ATATÜRK DEMEYEN TERCÜMAN SKANDALI
CUMHURBAŞKANI Erdoğan, Etiyopya Başbakanı Abiy Ahmed’i ağırlıyor.
Ortak basın toplantısı yapıyorlar ve toplantıda simultane tercüman görev yapıyor.
*
Etiyopya Başbakanı, konuşmasında “Son derece büyük ve karizmatik lider Mustafa Kemal Atatürk’ten bu yana... Sayın Cumhurbaşkanı Recep Tayyip Erdoğan’ın önderliğinde...” diye bir cümle kuruyor.
Fakat o da ne!
Simultane tercümanımız, bütün kelimeleri çeviriyor, Mustafa Kemal Atatürk hariç.
*
Biliyorum, simultane tercümanlık koştur koştur yapılan zor bir iştir.
Ama bu tercümanın yaptığının, simultane tercümanlığın zorluğuyla izah edilecek bir tarafı yok.
*
Nitekim dışarıdan temin edilen bu tercümana bir daha görev verilmeyecekmiş.
HAZİRAN SONUNDAN EYLÜL BAŞINA KADAR TATİL YAPANLARA SORULAR
HİÇ mi sıkılmıyorsunuz oralarda?
*
Evinizi hiç mi özlemiyorsunuz?
*
Eski rutininize alışamamak gibi bir derdiniz de mi yok?
*
İş / güç / mesai / izin gibi sorunlarınızı nasıl hallediyorsunuz?
*
Şorttan, tişörtten, terlikten gına gelmiyor mu?
*
Deniz, kum, güneş... Bir süre sonra baymıyor mu?
*
Aylaklığın getirdiği can sıkıntısıyla nasıl baş ediyorsunuz?

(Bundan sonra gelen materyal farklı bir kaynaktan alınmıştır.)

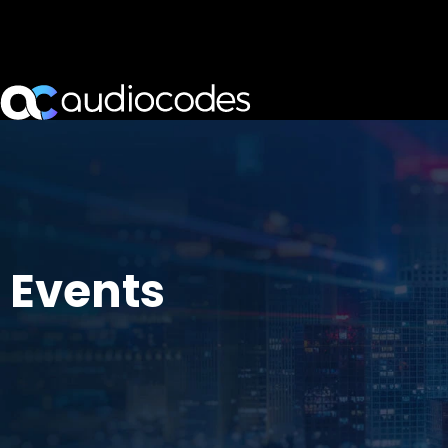
Events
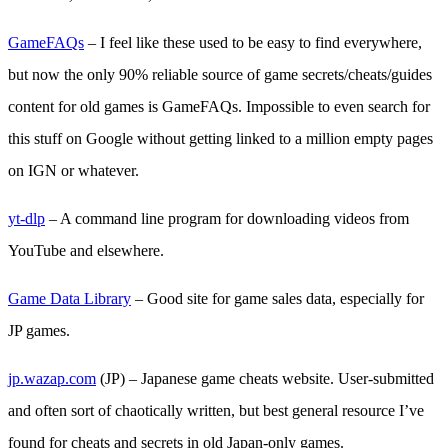
GameFAQs
– I feel like these used to be easy to find everywhere,
but now the only 90% reliable source of game secrets/cheats/guides
content for old games is GameFAQs. Impossible to even search for
this stuff on Google without getting linked to a million empty pages
on IGN or whatever.
yt-dlp
– A command line program for downloading videos from
YouTube and elsewhere.
Game Data Library
– Good site for game sales data, especially for
JP games.
jp.wazap.com
(JP) – Japanese game cheats website. User-submitted
and often sort of chaotically written, but best general resource I’ve
found for cheats and secrets in old Japan-only games.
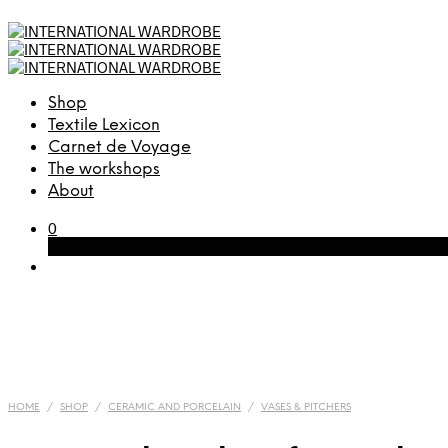
Shop
Textile Lexicon
Carnet de Voyage
The workshops
About
0
Cart
HOME
/
SHOP
/
CERAMIC AND PORCELAIN
/
VASES & PITCHERS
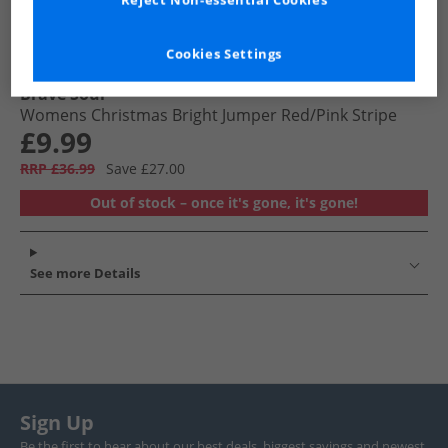
Reject Non-essential Cookies
Cookies Settings
Brave Soul
Womens Christmas Bright Jumper Red/​Pink Stripe
£9.99
RRP £36.99
Save £27.00
Out of stock – once it's gone, it's gone!
See more Details
Sign Up
Be the first to hear about our best deals, biggest savings and newest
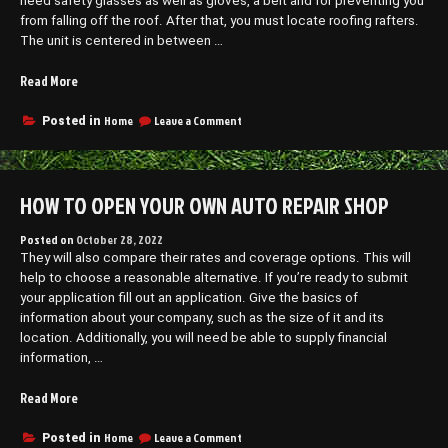
need safety glasses as well as gloves, a belt and for preventing you
from falling off the roof. After that, you must locate roofing rafters.
The unit is centered in between …
“A
Read More
Quick
Guide
on
Home
Leave a Comment
Posted in
A
to
Quick
Wind
Guide
Vented
to
HOW TO OPEN YOUR OWN AUTO REPAIR SHOP
Roof
Wind
Install
Vented
–
Roof
Posted on
October 28, 2022
Install
They will also compare their rates and coverage options. This will
Business
–
help to choose a reasonable alternative. If you’re ready to submit
Web
Business
your application fill out an application. Give the basics of
Club”
Web
information about your company, such as the size of it and its
Club
location. Additionally, you will need be able to supply financial
information, …
“How
Read More
to
Open
on
Home
Leave a Comment
Posted in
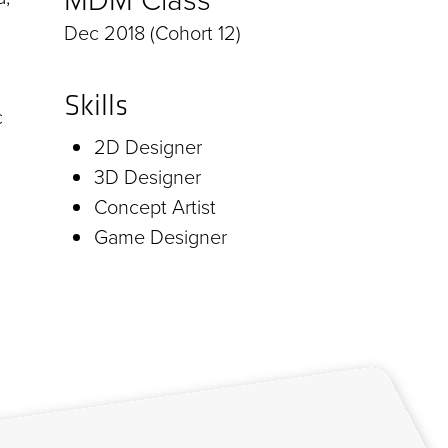
Dec 2018 (Cohort 12)
Skills
c
2D Designer
3D Designer
Concept Artist
Game Designer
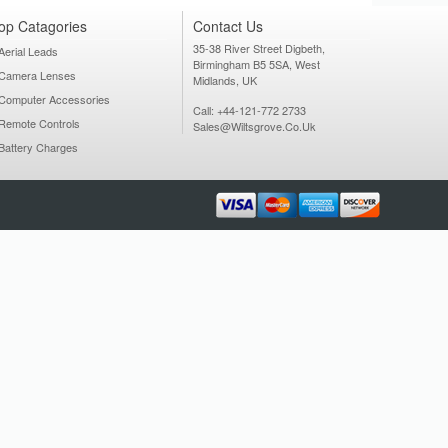
op Catagories
Contact Us
35-38 River Street Digbeth,
Aerial Leads
Birmingham B5 5SA, West
Camera Lenses
Midlands, UK
Computer Accessories
Call: +44-121-772 2733
Remote Controls
Sales@wiltsgrove.co.uk
Battery Charges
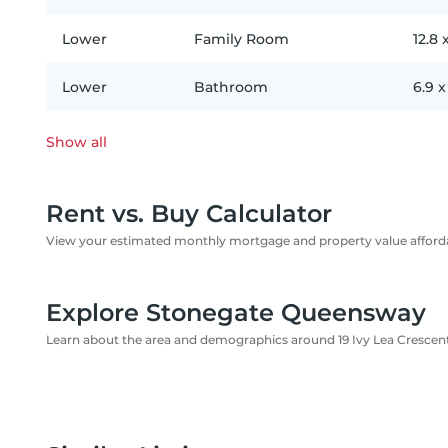
Lower
Family Room
12.8
Lower
Bathroom
6.9
Show all
Rent vs. Buy Calculator
View your estimated monthly mortgage and property value affordab
Explore Stonegate Queensway
Learn about the area and demographics around 19 Ivy Lea Crescen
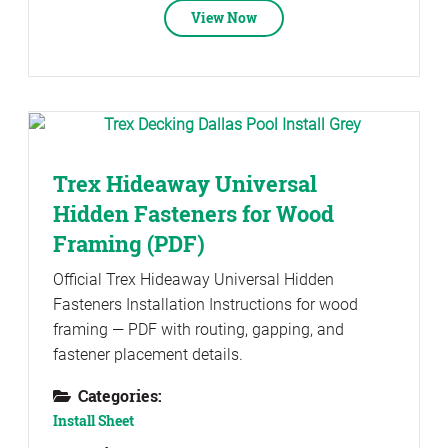
View Now
Trex Hideaway Universal
Hidden Fasteners for Wood
Framing (PDF)
Official Trex Hideaway Universal Hidden
Fasteners Installation Instructions for wood
framing — PDF with routing, gapping, and
fastener placement details.
Categories:
Install Sheet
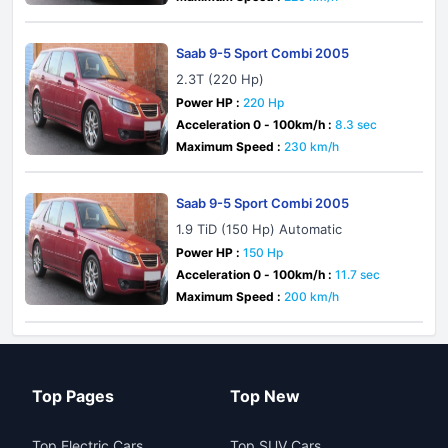
Saab 9-5 Sport Combi 2005
2.3T (220 Hp)
Power HP :
220 Hp
Acceleration 0 - 100km/h :
8.3 sec
Maximum Speed :
230 km/h
Saab 9-5 Sport Combi 2005
1.9 TiD (150 Hp) Automatic
Power HP :
150 Hp
Acceleration 0 - 100km/h :
11.7 sec
Maximum Speed :
200 km/h
Top Pages
Top New
Top Electric Cars
Top SUV Cars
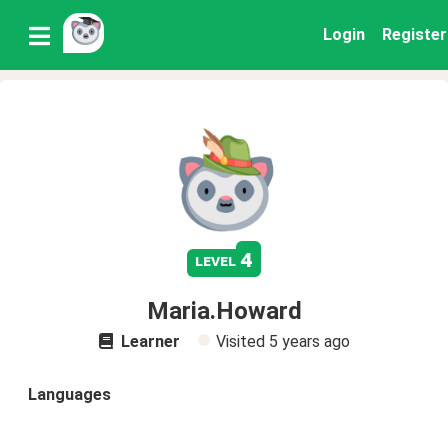
Login
Register
4
level
Maria.Howard
Learner
Visited
5 years ago
Languages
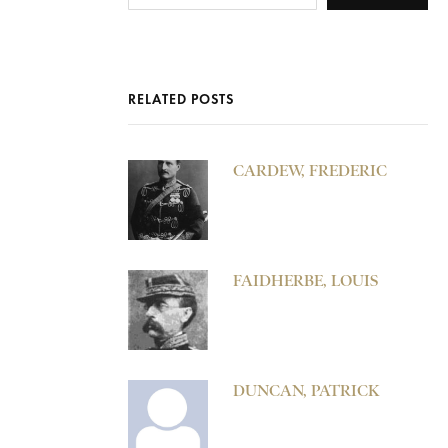
RELATED POSTS
CARDEW, FREDERIC
FAIDHERBE, LOUIS
DUNCAN, PATRICK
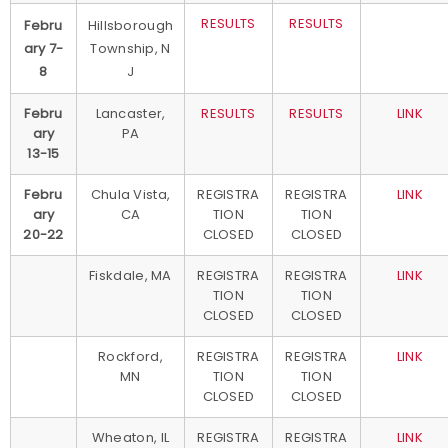
RESULTS
RESULTS
Febru
Hillsborough
ary 7-
Township, N
8
J
Febru
Lancaster,
RESULTS
RESULTS
LINK
ary
PA
13-15
Febru
Chula Vista,
REGISTRA
REGISTRA
LINK
ary
CA
TION
TION
20-22
CLOSED
CLOSED
Fiskdale, MA
REGISTRA
REGISTRA
LINK
TION
TION
CLOSED
CLOSED
Rockford,
REGISTRA
REGISTRA
LINK
MN
TION
TION
CLOSED
CLOSED
Wheaton, IL
REGISTRA
REGISTRA
LINK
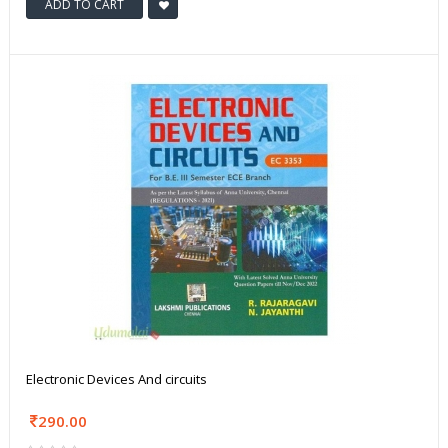
ADD TO CART
Electronic Devices And circuits
290.00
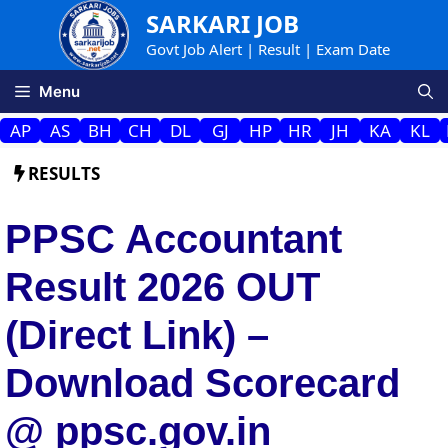
Skip
SARKARI JOB
to
Govt Job Alert | Result | Exam Date
content
Menu
AP
AS
BH
CH
DL
GJ
HP
HR
JH
KA
KL
RESULTS
PPSC Accountant
Result 2026 OUT
(Direct Link) –
Download Scorecard
@ ppsc.gov.in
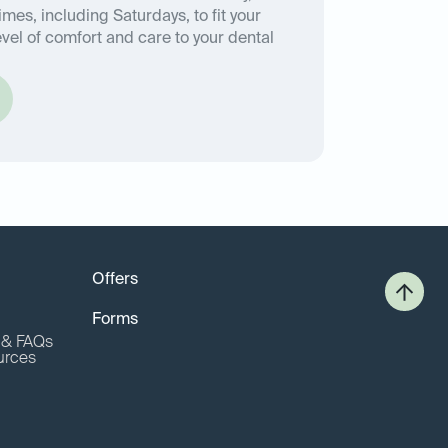
imes, including Saturdays, to fit your
vel of comfort and care to your dental
Offers
Forms
o & FAQs
urces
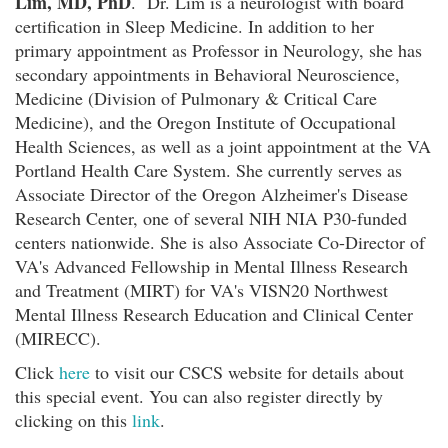
Lim, MD, PhD
. Dr. Lim is a neurologist with board
certification in Sleep Medicine. In addition to her
primary appointment as Professor in Neurology, she has
secondary appointments in Behavioral Neuroscience,
Medicine (Division of Pulmonary & Critical Care
Medicine), and the Oregon Institute of Occupational
Health Sciences, as well as a joint appointment at the VA
Portland Health Care System. She currently serves as
Associate Director of the Oregon Alzheimer's Disease
Research Center, one of several NIH NIA P30-funded
centers nationwide. She is also Associate Co-Director of
VA's Advanced Fellowship in Mental Illness Research
and Treatment (MIRT) for VA's VISN20 Northwest
Mental Illness Research Education and Clinical Center
(MIRECC).
Click
here
to visit our CSCS website for details about
this special event. You can also register directly by
clicking on this
link
.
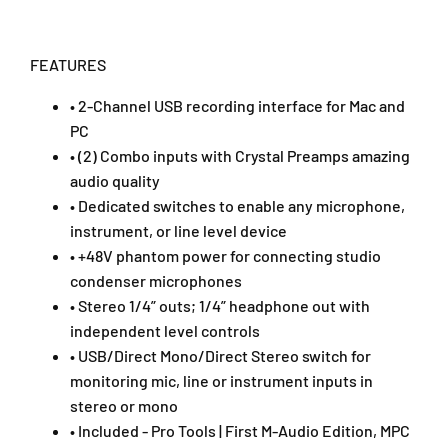
o
o
I
I
n
n
FEATURES
t
t
e
e
• 2-Channel USB recording interface for Mac and
r
r
PC
f
f
a
a
• (2) Combo inputs with Crystal Preamps amazing
c
c
audio quality
e
e
• Dedicated switches to enable any microphone,
(
(
instrument, or line level device
M
M
• +48V phantom power for connecting studio
T
T
r
r
condenser microphones
a
a
• Stereo 1/4” outs; 1/4” headphone out with
c
c
independent level controls
k
k
• USB/Direct Mono/Direct Stereo switch for
/
/
monitoring mic, line or instrument inputs in
M
M
-
-
stereo or mono
T
T
• Included - Pro Tools | First M-Audio Edition, MPC
r
r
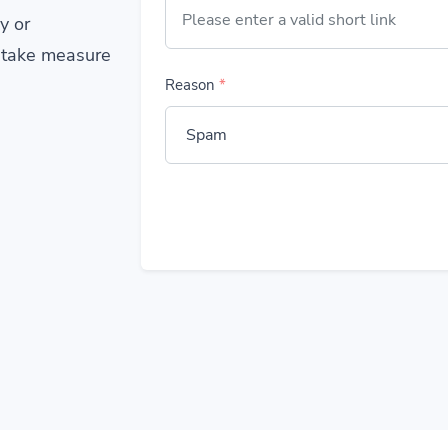
y or
 take measure
Reason
*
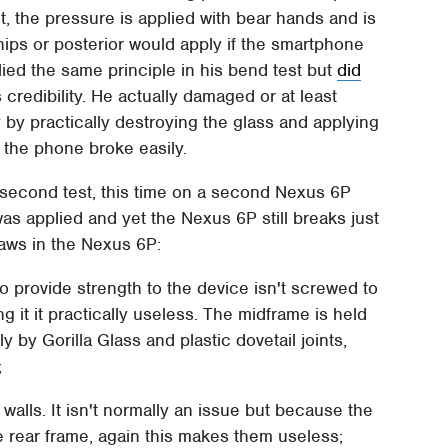
t, the pressure is applied with bear hands and is
hips or posterior would apply if the smartphone
ied the same principle in his bend test but
did
 credibility. He actually damaged or at least
 by practically destroying the glass and applying
, the phone broke easily.
 second test, this time on a second Nexus 6P
as applied and yet the Nexus 6P still breaks just
flaws in the Nexus 6P:
 provide strength to the device isn't screwed to
ng it it practically useless. The midframe is held
 by Gorilla Glass and plastic dovetail joints,
;
walls. It isn't normally an issue but because the
e rear frame, again this makes them useless;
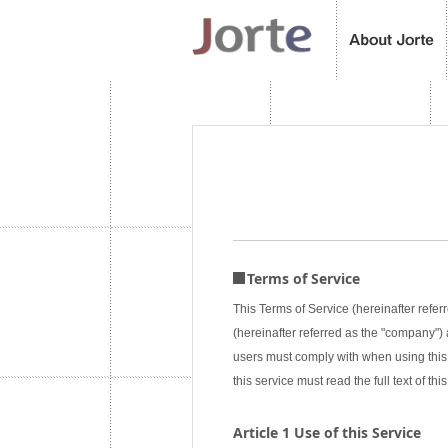
Terms of Service
This Terms of Service (hereinafter referr
(hereinafter referred as the "company") a
users must comply with when using this 
this service must read the full text of 
Article 1 Use of this Service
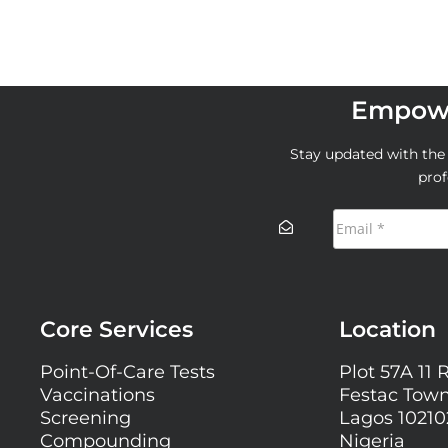
Empowe
Stay updated with the l
prof
Core Services
Location
Point-Of-Care Tests
Plot 57A 11 
Vaccinations
Festac Town
Screening
Lagos 10210
Compounding
Nigeria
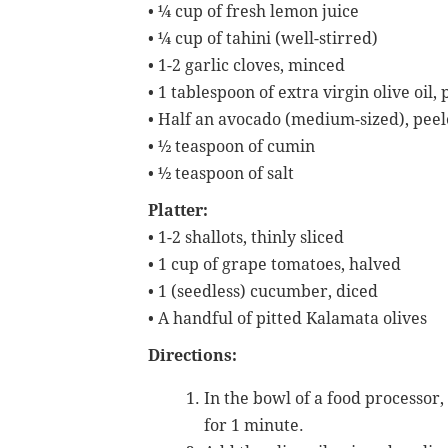
•
¼ cup of fresh lemon juice
•
¼ cup of tahini (well-stirred)
•
1-2 garlic cloves, minced
•
1 tablespoon of extra virgin olive oil
•
Half an avocado (medium-sized), pee
•
½ teaspoon of cumin
•
½ teaspoon of salt
Platter:
•
1-2 shallots, thinly sliced
•
1 cup of grape tomatoes, halved
•
1 (seedless) cucumber, diced
•
A handful of pitted Kalamata olives
Directions:
In the bowl of a food processor
for 1 minute.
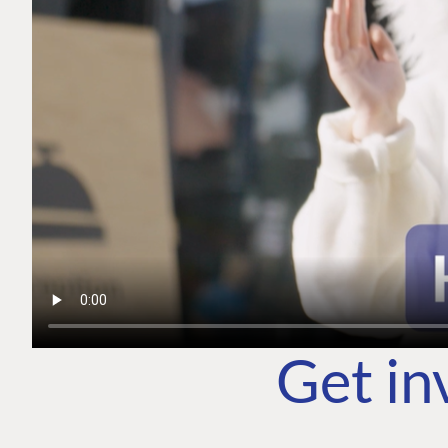
Get in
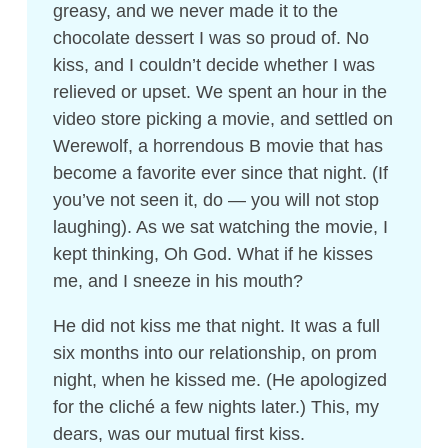
greasy, and we never made it to the
chocolate dessert I was so proud of. No
kiss, and I couldn’t decide whether I was
relieved or upset. We spent an hour in the
video store picking a movie, and settled on
Werewolf, a horrendous B movie that has
become a favorite ever since that night. (If
you’ve not seen it, do — you will not stop
laughing). As we sat watching the movie, I
kept thinking, Oh God. What if he kisses
me, and I sneeze in his mouth?
He did not kiss me that night. It was a full
six months into our relationship, on prom
night, when he kissed me. (He apologized
for the cliché a few nights later.) This, my
dears, was our mutual first kiss.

GELENEKSEL NİŞANTAŞI KOMŞU AŞURESİ
SEDEF İybar, benim komşum. Her yıl aşure zamanı muhakkak aşure gönderir. Biraz yorumlu, füzyonlu falan Nişantaşı aşuresi. Ama enfestir. Aşureyi abartılı tatlı olarak bulanların bile seveceği türdendir. Hayatımın en sevdiğim geleneklerinden biri oldu bu aşure.